## Exercise requirements
Report how many lines in the data include "Right", with the number as the only reply.

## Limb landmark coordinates
--*--
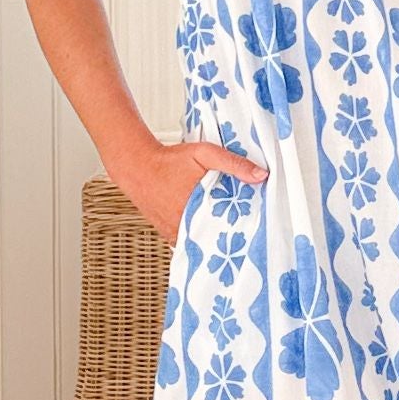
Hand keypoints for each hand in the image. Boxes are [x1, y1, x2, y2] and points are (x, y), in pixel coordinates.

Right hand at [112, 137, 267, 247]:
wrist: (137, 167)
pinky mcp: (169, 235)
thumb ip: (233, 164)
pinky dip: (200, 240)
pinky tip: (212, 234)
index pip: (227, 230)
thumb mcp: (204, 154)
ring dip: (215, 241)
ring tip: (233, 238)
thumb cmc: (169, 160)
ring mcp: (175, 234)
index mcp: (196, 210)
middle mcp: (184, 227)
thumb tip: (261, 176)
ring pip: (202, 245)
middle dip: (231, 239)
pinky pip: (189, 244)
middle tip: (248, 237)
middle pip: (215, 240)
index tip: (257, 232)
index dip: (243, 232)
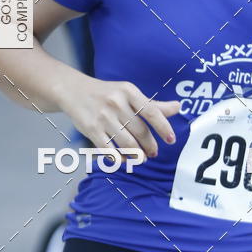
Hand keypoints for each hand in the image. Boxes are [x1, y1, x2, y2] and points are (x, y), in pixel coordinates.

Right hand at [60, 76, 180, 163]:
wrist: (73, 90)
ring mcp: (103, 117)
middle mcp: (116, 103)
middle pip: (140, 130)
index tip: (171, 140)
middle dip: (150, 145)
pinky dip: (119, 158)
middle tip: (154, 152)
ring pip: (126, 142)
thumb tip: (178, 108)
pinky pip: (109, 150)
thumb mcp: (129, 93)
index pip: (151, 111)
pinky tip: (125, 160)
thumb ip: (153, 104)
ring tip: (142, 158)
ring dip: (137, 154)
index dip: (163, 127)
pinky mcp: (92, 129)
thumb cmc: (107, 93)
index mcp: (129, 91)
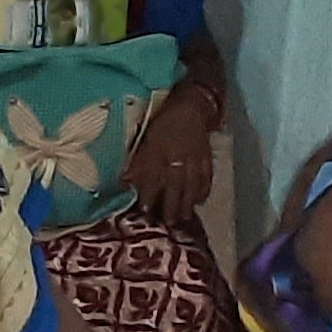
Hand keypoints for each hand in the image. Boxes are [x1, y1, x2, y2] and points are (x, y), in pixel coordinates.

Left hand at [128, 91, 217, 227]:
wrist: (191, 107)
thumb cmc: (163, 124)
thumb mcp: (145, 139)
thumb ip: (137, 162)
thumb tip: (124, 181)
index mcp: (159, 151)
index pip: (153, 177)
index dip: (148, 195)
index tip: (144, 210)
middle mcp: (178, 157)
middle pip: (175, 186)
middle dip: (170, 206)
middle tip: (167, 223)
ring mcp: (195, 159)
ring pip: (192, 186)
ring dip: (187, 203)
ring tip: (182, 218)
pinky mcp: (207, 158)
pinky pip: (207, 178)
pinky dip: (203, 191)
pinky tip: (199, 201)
--*--
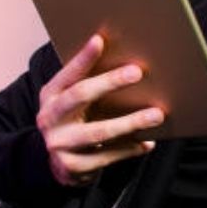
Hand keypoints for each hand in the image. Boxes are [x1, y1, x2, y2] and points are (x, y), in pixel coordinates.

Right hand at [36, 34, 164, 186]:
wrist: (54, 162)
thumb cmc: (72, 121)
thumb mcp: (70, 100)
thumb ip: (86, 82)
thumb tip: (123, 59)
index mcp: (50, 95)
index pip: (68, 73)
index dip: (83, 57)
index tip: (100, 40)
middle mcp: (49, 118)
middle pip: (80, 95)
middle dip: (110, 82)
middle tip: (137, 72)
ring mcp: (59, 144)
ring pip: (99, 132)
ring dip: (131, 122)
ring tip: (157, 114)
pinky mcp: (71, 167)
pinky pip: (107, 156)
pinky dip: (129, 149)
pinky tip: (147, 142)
--*--
## Response to the task
3